Richard Larson
Richard Larson received a BS (1965), a SM (1967), and a Ph.D. (1969) from MIT where he is currently a Professor of both Civil and Environmental Engineering and Engineering Systems. He is a member of the National Academy of Engineering. Dr. Larson has served as Co-Director of the MIT Operations Research Centre (over 14 years in that post) and PI of several of MIT's most ambitious technology-enabled learning programs. Recently, he held the first-ever meeting of LINC (Learning International Networks Consortium), an international outreach project that he is building with emphasis on bringing quality tertiary education to developing countries via advanced technologies. He is the founding co-director of the Forum for the Future of Higher Education. Dr. Larson is the co-author, with Amedeo Odoni, of Urban Operations Research (Prentice Hall, 1981) and author of the book Urban Police Patrol Analysis, which was awarded the 1972 Lanchester Prize of ORSA. He is the author, co-author or editor of five other books and author of over 75 scientific articles, primarily in the fields of technology-enabled education, urban service systems, queueing, logistics and workforce planning. Dr. Larson is the originator of the Hypercube Queueing Model and the Queue Inference Engine (QIE).
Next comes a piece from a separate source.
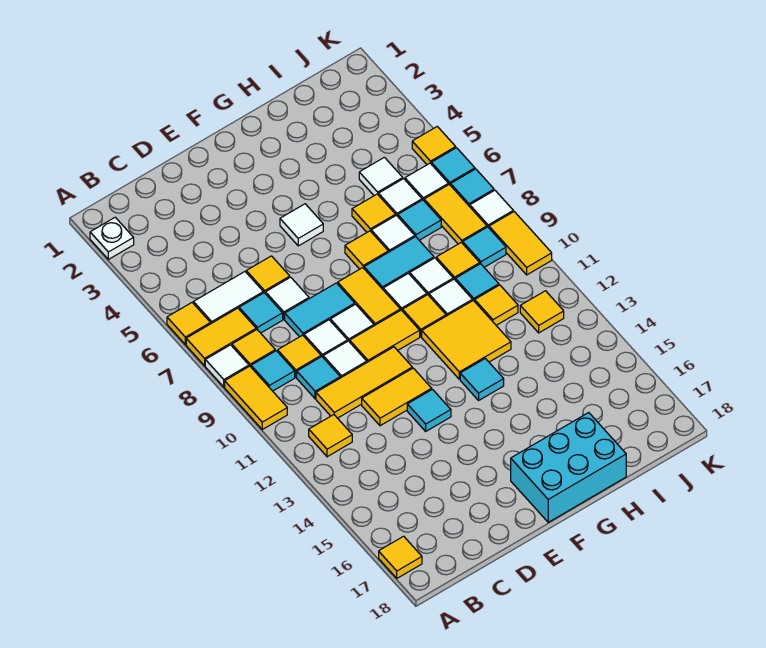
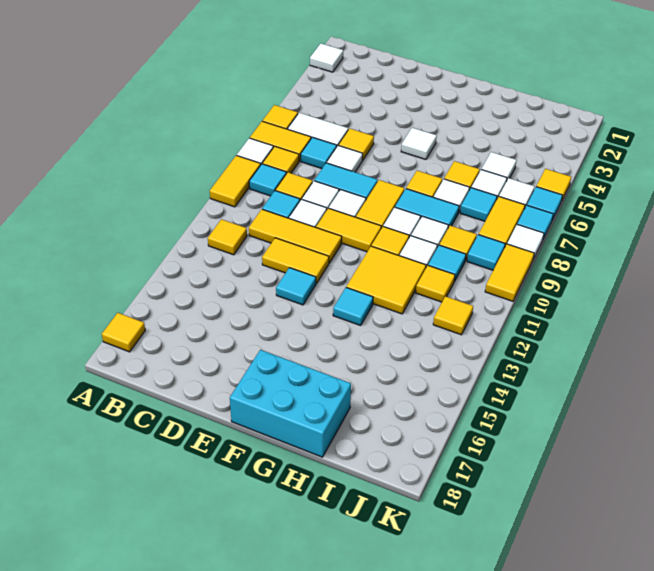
white 1x1 plate [90,217,134,259] -> white 1x1 tile [310,44,343,72]

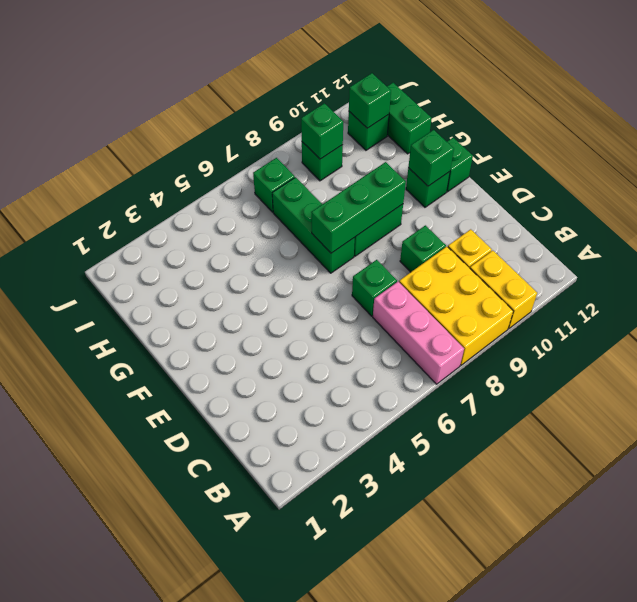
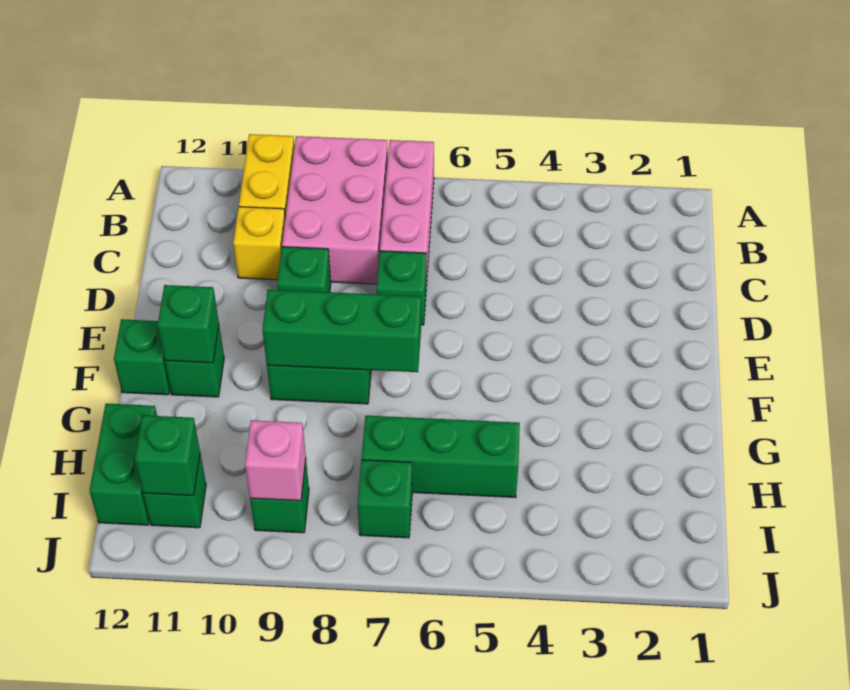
yellow 2x3 brick [399,247,513,365] -> pink 2x3 brick [282,136,388,284]
green 1x3 brick [272,177,355,273] -> green 1x3 brick turned to [362,416,520,498]
green 1x1 brick [301,103,343,159] -> pink 1x1 brick [245,420,306,501]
He has served as a consultant to Coca-Cola, Johnson Controls, EDS, United Artists Cinemas, Union Carbide Corporation, Rand, Kuwait Foundation for the Advancement of Science, Predictive Networks, WebCT, Hibernia College, Hong Kong University, the World Bank and the U.S. Department of Justice. With Structured Decisions Corporation, Dr. Larson has undertaken major projects with Citibank, American Airlines, Actmedia, the U.S. Postal Service, New York City, Jenny Craig, Conagra, Diebold, and BOC. His research on queues has not only resulted in new computational techniques (e.g., the Queue Inference Engine), but has also been covered in national media. He has been an invited lecturer internationally in such countries as China, Singapore, Thailand, Hong Kong, Korea, India, Germany, Austria, Denmark, Ireland, Spain, Italy, Algeria, Iran, Mexico, Venezuela and Chile. Has been a Visiting Professor at U.C. Berkeley IE/OR, Technical University of Denmark and Hong Kong University.
His activities with INFORMS, ORSA, and TIMS include General Chairman of the TIMS/ORSA National Meeting Boston (1995), President of ORSA (1993-4), founding Director of INFORMS (1994), honorary member of Omega Rho, Philip M. Morse Lecturer (1997-99), and recipient of the George E. Kimball Medal (2002).